[[ Exercise material, beginning ]]
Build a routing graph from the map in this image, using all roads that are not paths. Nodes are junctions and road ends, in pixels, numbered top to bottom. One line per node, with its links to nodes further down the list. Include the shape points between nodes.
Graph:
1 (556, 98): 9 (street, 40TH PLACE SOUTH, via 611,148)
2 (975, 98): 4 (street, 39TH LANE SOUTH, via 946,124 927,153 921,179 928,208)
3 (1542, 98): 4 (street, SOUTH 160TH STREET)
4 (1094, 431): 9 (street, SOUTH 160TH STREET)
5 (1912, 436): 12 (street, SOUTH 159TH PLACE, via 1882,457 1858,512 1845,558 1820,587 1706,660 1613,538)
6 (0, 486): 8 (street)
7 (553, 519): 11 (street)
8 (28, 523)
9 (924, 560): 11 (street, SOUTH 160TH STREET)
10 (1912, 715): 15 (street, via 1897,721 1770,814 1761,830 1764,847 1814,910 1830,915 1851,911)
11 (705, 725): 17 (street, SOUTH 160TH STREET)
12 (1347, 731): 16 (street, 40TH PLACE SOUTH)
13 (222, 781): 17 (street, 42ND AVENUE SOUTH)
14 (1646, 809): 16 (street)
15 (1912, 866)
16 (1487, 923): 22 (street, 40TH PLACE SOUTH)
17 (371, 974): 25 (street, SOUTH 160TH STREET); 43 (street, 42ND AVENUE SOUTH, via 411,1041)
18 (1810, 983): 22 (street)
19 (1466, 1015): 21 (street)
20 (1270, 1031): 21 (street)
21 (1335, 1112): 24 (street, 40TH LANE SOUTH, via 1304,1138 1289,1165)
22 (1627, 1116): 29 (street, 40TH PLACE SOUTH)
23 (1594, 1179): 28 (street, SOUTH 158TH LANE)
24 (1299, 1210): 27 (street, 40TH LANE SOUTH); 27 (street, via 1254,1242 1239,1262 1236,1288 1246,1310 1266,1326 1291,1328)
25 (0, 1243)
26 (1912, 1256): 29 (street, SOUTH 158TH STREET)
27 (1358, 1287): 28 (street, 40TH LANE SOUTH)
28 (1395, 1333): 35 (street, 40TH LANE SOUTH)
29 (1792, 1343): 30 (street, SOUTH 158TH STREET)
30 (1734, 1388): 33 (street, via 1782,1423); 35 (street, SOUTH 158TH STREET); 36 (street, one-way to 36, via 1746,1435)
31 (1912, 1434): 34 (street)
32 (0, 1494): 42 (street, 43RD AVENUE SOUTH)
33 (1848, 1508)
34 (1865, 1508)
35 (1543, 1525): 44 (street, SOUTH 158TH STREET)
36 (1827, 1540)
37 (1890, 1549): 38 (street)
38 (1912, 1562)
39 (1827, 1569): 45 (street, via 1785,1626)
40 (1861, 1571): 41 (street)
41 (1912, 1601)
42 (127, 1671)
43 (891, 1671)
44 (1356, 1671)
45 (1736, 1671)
[[ Exercise material, end ]]
## What to produce
Would you copy out each record precisely as it stands?

## Reply
Build a routing graph from the map in this image, using all roads that are not paths. Nodes are junctions and road ends, in pixels, numbered top to bottom. One line per node, with its links to nodes further down the list. Include the shape points between nodes.
Graph:
1 (556, 98): 9 (street, 40TH PLACE SOUTH, via 611,148)
2 (975, 98): 4 (street, 39TH LANE SOUTH, via 946,124 927,153 921,179 928,208)
3 (1542, 98): 4 (street, SOUTH 160TH STREET)
4 (1094, 431): 9 (street, SOUTH 160TH STREET)
5 (1912, 436): 12 (street, SOUTH 159TH PLACE, via 1882,457 1858,512 1845,558 1820,587 1706,660 1613,538)
6 (0, 486): 8 (street)
7 (553, 519): 11 (street)
8 (28, 523)
9 (924, 560): 11 (street, SOUTH 160TH STREET)
10 (1912, 715): 15 (street, via 1897,721 1770,814 1761,830 1764,847 1814,910 1830,915 1851,911)
11 (705, 725): 17 (street, SOUTH 160TH STREET)
12 (1347, 731): 16 (street, 40TH PLACE SOUTH)
13 (222, 781): 17 (street, 42ND AVENUE SOUTH)
14 (1646, 809): 16 (street)
15 (1912, 866)
16 (1487, 923): 22 (street, 40TH PLACE SOUTH)
17 (371, 974): 25 (street, SOUTH 160TH STREET); 43 (street, 42ND AVENUE SOUTH, via 411,1041)
18 (1810, 983): 22 (street)
19 (1466, 1015): 21 (street)
20 (1270, 1031): 21 (street)
21 (1335, 1112): 24 (street, 40TH LANE SOUTH, via 1304,1138 1289,1165)
22 (1627, 1116): 29 (street, 40TH PLACE SOUTH)
23 (1594, 1179): 28 (street, SOUTH 158TH LANE)
24 (1299, 1210): 27 (street, 40TH LANE SOUTH); 27 (street, via 1254,1242 1239,1262 1236,1288 1246,1310 1266,1326 1291,1328)
25 (0, 1243)
26 (1912, 1256): 29 (street, SOUTH 158TH STREET)
27 (1358, 1287): 28 (street, 40TH LANE SOUTH)
28 (1395, 1333): 35 (street, 40TH LANE SOUTH)
29 (1792, 1343): 30 (street, SOUTH 158TH STREET)
30 (1734, 1388): 33 (street, via 1782,1423); 35 (street, SOUTH 158TH STREET); 36 (street, one-way to 36, via 1746,1435)
31 (1912, 1434): 34 (street)
32 (0, 1494): 42 (street, 43RD AVENUE SOUTH)
33 (1848, 1508)
34 (1865, 1508)
35 (1543, 1525): 44 (street, SOUTH 158TH STREET)
36 (1827, 1540)
37 (1890, 1549): 38 (street)
38 (1912, 1562)
39 (1827, 1569): 45 (street, via 1785,1626)
40 (1861, 1571): 41 (street)
41 (1912, 1601)
42 (127, 1671)
43 (891, 1671)
44 (1356, 1671)
45 (1736, 1671)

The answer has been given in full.